For secondary index can be used for the index to optimize coverage sql, see the following two sql

  select * from table where key=1;

  select id from table where key=1;

  key is a secondary index, is to first check out sql id, and then the actual data according to the query id back to the table. While the second does not need to query the index return data directly back to the table. The second key sql index covers the needs of our inquiry, known as a covering index

  4.2 general index and unique index

  innoDB is based on data pages to read and write data, when the data to be read a first time data on this page is read into memory and then find the corresponding data rather than directly read, the default size of each page of data is 16KB.

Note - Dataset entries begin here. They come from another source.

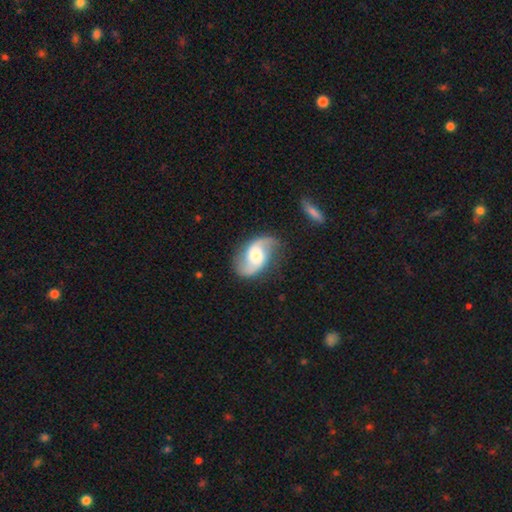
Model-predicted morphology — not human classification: Q: Smooth or featured?
A: featured or disk (84%); runner-up: smooth (11%)
Q: Edge-on disk?
A: no (97%); runner-up: yes (3%)
Q: Bar?
A: no (54%); runner-up: weak (35%)
Q: Spiral arms?
A: yes (96%); runner-up: no (4%)
Q: Spiral winding?
A: loose (56%); runner-up: medium (36%)
Q: Spiral arm count?
A: 2 (93%); runner-up: can't tell (2%)
Q: Bulge size?
A: moderate (54%); runner-up: small (27%)
Q: Merging?
A: none (78%); runner-up: minor disturbance (14%)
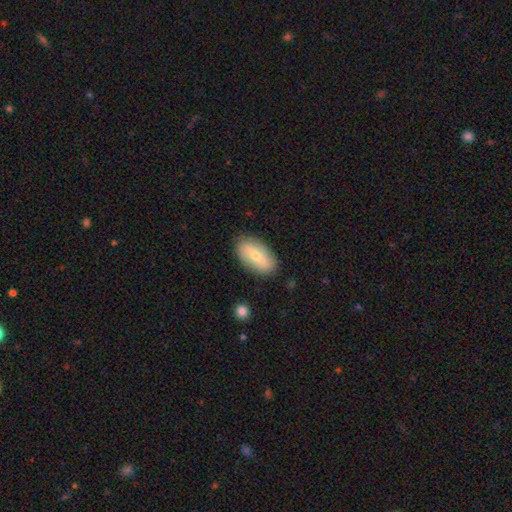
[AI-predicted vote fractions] Smooth or featured? featured or disk (47%)
Merging? none (86%)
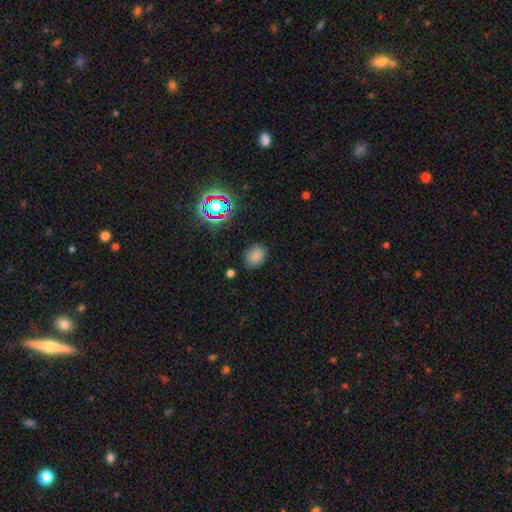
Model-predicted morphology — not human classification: Smooth or featured: smooth — 78% (star or artifact — 17%)
How rounded: in between — 61% (round — 38%)
Merging: none — 80% (minor disturbance — 14%)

When a data page needs to be updated, if the memory has the data pages can be updated directly, without the data page is without prejudice to the premise of the data consistency; update to the first cache change buffer, the query needs to access the next when the data page and then write the update operation in addition to the query will be change bufferwritten to disk, a background thread thread will periodically change bufferwritten to disk. For all the unique index for the update operation must first determine whether the operation would violate the uniqueness constraint, and therefore can not be used to update a unique index change bufferand general index can only update the index update uniqueness check one more than normal indexing process.

  4.3 joint index

  Index on two or more columns is called a joint index (composite index). Combined index may reduce the cost index, in a joint index (a, b, c) as an example, the establishment of such index have an index corresponding to a, ab, abc three indexes - Mysql left to right, using the index field , a query can be just a part of the index, but only the leftmost portion, and when the left-most field is a constant reference, the index will be very effective, this is the most left-prefix principles . From the most left-prefix principles, combined index is in order, then the index is placed in front of which there are more particular about. For there is a combination of knowledge index - index pushdown , assuming the combination index (a, b, c) has the following sql:

    selet * from table where a=xxx and b=xxx

  The sql will be screened twice first detected data from again found in the data. Pushdown and without using an index pushdown difference is that the index will not use the index to find out pushdown primary key data and then check out the full line of data based on the primary key query back to the table, and then find out the full line of data on the data; the index pushed down the implementation process is to identify the primary key data, and then on the primary key of the second query primary key, and then back to the table.a=xxxa=xxxb=xxxa=xxxb=xxxa=xxxb=xxx

Index pushdown features:

  • innodb engine tables, indexes can only be used to push down the secondary index

  • Field, the query can be used in the general index pushdown query field is not all joint index queries and query for multiple conditional clause field full of joint index.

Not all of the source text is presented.